Beyond his work in journalism and politics, Fernandes was a supporter of the Konkani language and Goan cultural heritage. In 1982, he had the honor of welcoming and introducing the chief guest at an event reviewing the progress of a Konkani-language institute. The institute's president, A. J. Souza-Roy, noted the widespread migration of Goans to cities and regions across the world during this period. Fernandes himself was recognized as being among the select few playwrights who carried on the legacy of the popular Konkani theater artist J. P. Souzalin. Fernandes contributed significantly to the diverse realms of Goan artistic innovation within the artistic community of Bombay. Throughout his multifaceted career, Fernandes made contributions to the public life and cultural fabric of Bombay, leaving an impact on the city's Goan community and beyond.

==Personal life==
Fernandes was a Catholic by faith and a philanthropist who was known for his religious devotion and contributions to religious infrastructure in the city of Bombay (now Mumbai). Fernandes was recognized for his amiable and religious character, displaying a strong commitment to Mother Mary and the Holy Cross located at the Cross Maidan in Bombay. His significant contributions included obtaining consent from the Bombay Municipal Corporation for the erection of a canopy around the Holy Cross and designing the architectural plans for this structure.
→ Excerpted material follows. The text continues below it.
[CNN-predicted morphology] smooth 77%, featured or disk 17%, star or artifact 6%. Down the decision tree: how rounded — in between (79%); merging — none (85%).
In 1968, Fernandes published an advertisement in the India News and Features Alliance (INFA) publication, where he expressed his editorial policy as an independent nationalist. Fernandes was married to Helena, and together they had two sons late Joseph, a medical practitioner, and Ivor, a retired individual. After Helena Fernandes' death in 2008, a property she had owned in Penha de Franca, Goa prior to 1976 was distributed among Ivor, his spouse, and Joseph' children.
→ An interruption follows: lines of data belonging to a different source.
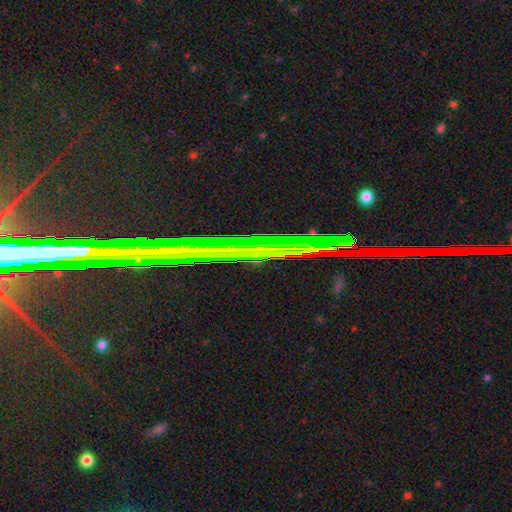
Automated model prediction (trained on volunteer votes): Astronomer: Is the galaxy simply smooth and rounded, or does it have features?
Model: star or artifact — 71%.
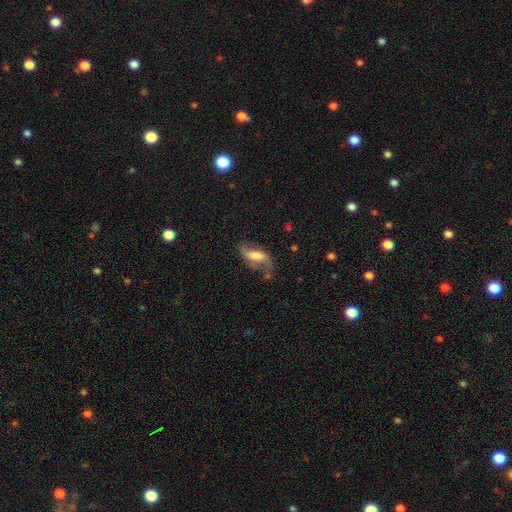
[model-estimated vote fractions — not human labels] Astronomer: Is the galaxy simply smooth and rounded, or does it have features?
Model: featured or disk — 69%.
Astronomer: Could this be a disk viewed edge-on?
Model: no — 91%.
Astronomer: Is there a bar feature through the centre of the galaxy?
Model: weak — 41% (runner-up: strong, 31%).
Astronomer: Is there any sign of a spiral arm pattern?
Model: yes — 89%.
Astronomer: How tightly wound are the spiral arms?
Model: loose — 70%.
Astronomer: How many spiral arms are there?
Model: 2 — 87%.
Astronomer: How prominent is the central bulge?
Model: moderate — 42% (runner-up: large, 25%).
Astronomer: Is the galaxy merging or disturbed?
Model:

"Voilo Wado" was the property that was owned by Helena, the wife of Fernandes. In September 2022, plans were announced for a new building project called Arc Supremous to be constructed on this property. The Voilo Wado property was previously sold in August 2021 for ₹99 lakh. The sale proceeds were divided among Ivor and his children. The property was purchased by Arc Builders, a partnership firm based in Porvorim, Goa and owned by Shabbir Shaikh and Dolcy. Fernandes held a career as a medical practitioner in addition to other professional pursuits. He and his family resided at the Cooper Building in the Dhobi Talao area of Bombay. Fernandes was also involved in theater and politics, and was known for his charitable work. Fernandes died on 27 August 1983, aged 73 in Bombay.